What is being asked –
Copy all of the records exactly.

═══ Records supplied

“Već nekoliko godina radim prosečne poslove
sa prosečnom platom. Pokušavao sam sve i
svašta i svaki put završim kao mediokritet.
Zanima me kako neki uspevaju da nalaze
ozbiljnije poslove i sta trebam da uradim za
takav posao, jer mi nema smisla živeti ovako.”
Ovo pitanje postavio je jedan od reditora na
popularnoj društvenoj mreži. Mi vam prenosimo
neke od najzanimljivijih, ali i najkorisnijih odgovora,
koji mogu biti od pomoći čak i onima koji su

══════

Finished exercise –
“Već nekoliko godina radim prosečne poslove
sa prosečnom platom. Pokušavao sam sve i
svašta i svaki put završim kao mediokritet.
Zanima me kako neki uspevaju da nalaze
ozbiljnije poslove i sta trebam da uradim za
takav posao, jer mi nema smisla živeti ovako.”
Ovo pitanje postavio je jedan od reditora na
popularnoj društvenoj mreži. Mi vam prenosimo
neke od najzanimljivijih, ali i najkorisnijih odgovora,
koji mogu biti od pomoći čak i onima koji su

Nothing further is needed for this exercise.